Les médecins demandent donc depuis longtemps des études
cliniques plus nombreuses et plus probantes. Ils se demandent par
exemple pourquoi les cannabinoïdes calment les nausées dans un cas alors
qu’ils vont les déclencher dans d’autres, en tant qu’effets secondaires
; pourquoi certaines personnes réagissent à des doses minimes, tandis
que d’autres ont besoin d’un dosage plus fort, et que d’autres encore ne
supportent pas les substances actives ou n’en ressentent pas les effets
; pourquoi combiner THC et CBD se révèle parfois plus efficace que de
les utiliser séparément et en quoi cette combinaison joue un rôle ; et
finalement pourquoi de nombreux patients réagissent mieux à la plante
entière, avec tous ses composants, qu’à une seule de ses substances
isolée.
Le professeur Dr. Rudolf Brenneisen, expert mondialement reconnu dans le domaine de la recherche sur le cannabis et responsable du SACM, estime que les recherches médicales doivent étudier la plante dans son intégralité afin d’en comprendre les mécanismes d’action complexes. M. Brenneisen s’appuie pour cela sur des découvertes datant de 1992, année où Lumír Ondrej Hanu, chimiste tchèque, et William Anthony Devane, spécialiste américain en pharmacologie moléculaire, ont mis à jour l’anandamide. Cette découverte a permis aux chercheurs de mettre en évidence la production par le corps humain lui-même de substances similaires au cannabis et l’existence de récepteurs spécifiques à ces substances. Celles-ci sont présentes dans tous les organes importants et participent à des fonctions essentielles, aussi bien au niveau du système immunitaire que de la régulation de la peur et de la douleur. Fait intéressant, elles se fixent aux mêmes récepteurs que le THC présent dans le cannabis, par exemple. C’est pourquoi, selon les chercheurs, l’organisme humain réagit aussi bien aux préparations à base de chanvre.
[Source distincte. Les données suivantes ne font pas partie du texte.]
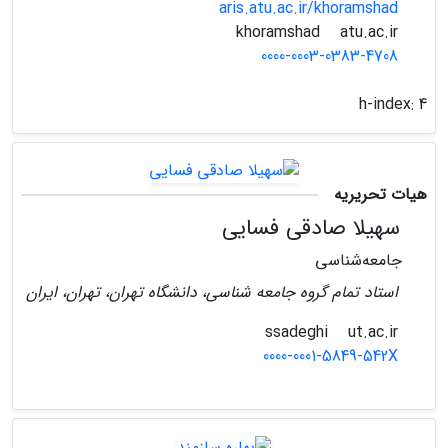
aris.atu.ac.ir/khoramshad
atu.ac.ir
khoramshad
0000-0003-0383-4708
h-index:
4
هیات تحریریه
سهیلا صادقی فسایی
جامعه‌شناسی
استاد تمام گروه جامعه شناسی، دانشگاه تهران، تهران، ایران
ut.ac.ir
ssadeghi
0000-0001-5849-542X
Le haschich, la marijuana, le cannabis, le
chanvre… Quiconque emploie ces termes les entend souvent dans un sens
proche, sans toutefois parler exactement de la même chose. Le haschich
et la marijuana sont des mots utilisés dans le domaine des stupéfiants.
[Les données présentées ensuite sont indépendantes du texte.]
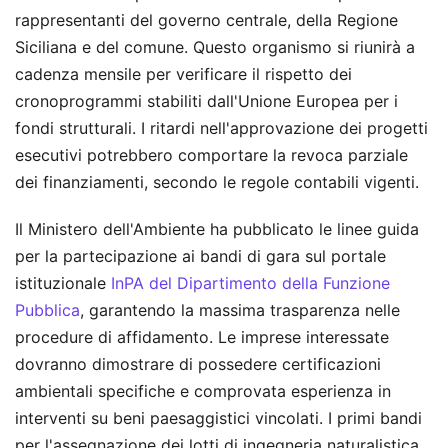
rappresentanti del governo centrale, della Regione
Siciliana e del comune. Questo organismo si riunirà a
cadenza mensile per verificare il rispetto dei
cronoprogrammi stabiliti dall'Unione Europea per i
fondi strutturali. I ritardi nell'approvazione dei progetti
esecutivi potrebbero comportare la revoca parziale
dei finanziamenti, secondo le regole contabili vigenti.
Il Ministero dell'Ambiente ha pubblicato le linee guida
per la partecipazione ai bandi di gara sul portale
istituzionale
InPA del Dipartimento della Funzione
Pubblica
, garantendo la massima trasparenza nelle
procedure di affidamento. Le imprese interessate
dovranno dimostrare di possedere certificazioni
ambientali specifiche e comprovata esperienza in
interventi su beni paesaggistici vincolati. I primi bandi
per l'assegnazione dei lotti di ingegneria naturalistica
Le haschich est obtenu à partir de la résine de la plante femelle,
tandis que la marijuana est composée des fleurs et feuilles séchées de
la plante.
Le cannabis sativa, de son nom botanique, appartient à la
famille des cannabinacées et s’apparente au houblon et à l’ortie. Cette
plante aux feuilles dentelées, à la forme semblable aux cinq doigts
d’une main, rassemble de nombreuses variétés et sous-espèces, et est
vraisemblablement originaire d’Asie centrale.
Par le passé, le cannabis n’avait pas cette mauvaise image de drogue, mais tenait au contraire, depuis des millénaires, une place importante dans la médecine populaire de nombreuses régions. Elle était alors répertoriée dans les pharmacopées comme remède contre l’asthme, les troubles du sommeil et les dépressions, et est aujourd’hui encore prescrite en homéopathie. Pendant longtemps, le cannabis a été considéré comme une plante utile, particulièrement appréciée et polyvalente, en tant que simple chanvre.
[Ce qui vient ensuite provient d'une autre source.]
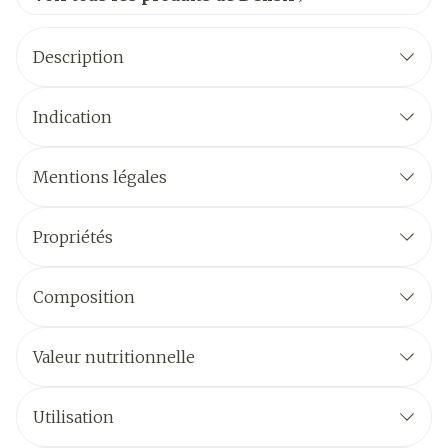
Description
Indication
Mentions légales
Propriétés
Composition
Valeur nutritionnelle
Utilisation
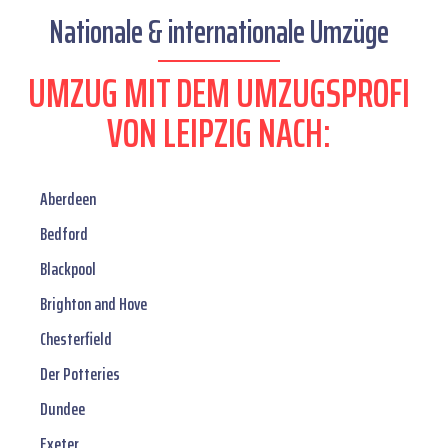
Nationale & internationale Umzüge
UMZUG MIT DEM UMZUGSPROFI
VON LEIPZIG NACH:
Aberdeen
Bedford
Blackpool
Brighton and Hove
Chesterfield
Der Potteries
Dundee
Exeter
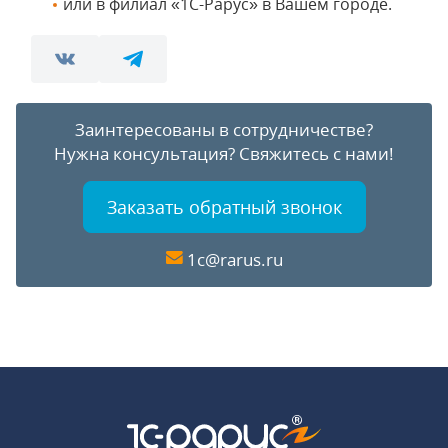
или в филиал «1С-Рарус» в Вашем городе.
Заинтересованы в сотрудничестве?
Нужна консультация?
Свяжитесь с нами!
Заказать обратный звонок
1c@rarus.ru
Le chanvre était très prisé en raison de la grande solidité de ses fibres : en Chine, en Egypte ancienne et à Rome, ses fibres étaient utilisées pour fabriquer des gréements et des voiles de bateau, des vêtements et du papier. C’est seulement avec l’arrivée massive du coton, la perte de vitesse de la navigation à voiles et la découverte de la cellulose pour le papier que la culture du chanvre a disparu de nos campagnes. Entre-temps cependant, les fabricants de textiles ont remis cette plante à l’honneur grâce à son bilan écologique exemplaire : de par la nature de ses composants, le chanvre n’attire que très peu de nuisibles ; il est peu exigeant et pousse presque partout ; il nécessite beaucoup moins d’eau que le coton ; il améliore la qualité des sols ; et ses racines profondes ameublissent la terre. Il est par conséquent très utile pour régénérer les sols lessivés.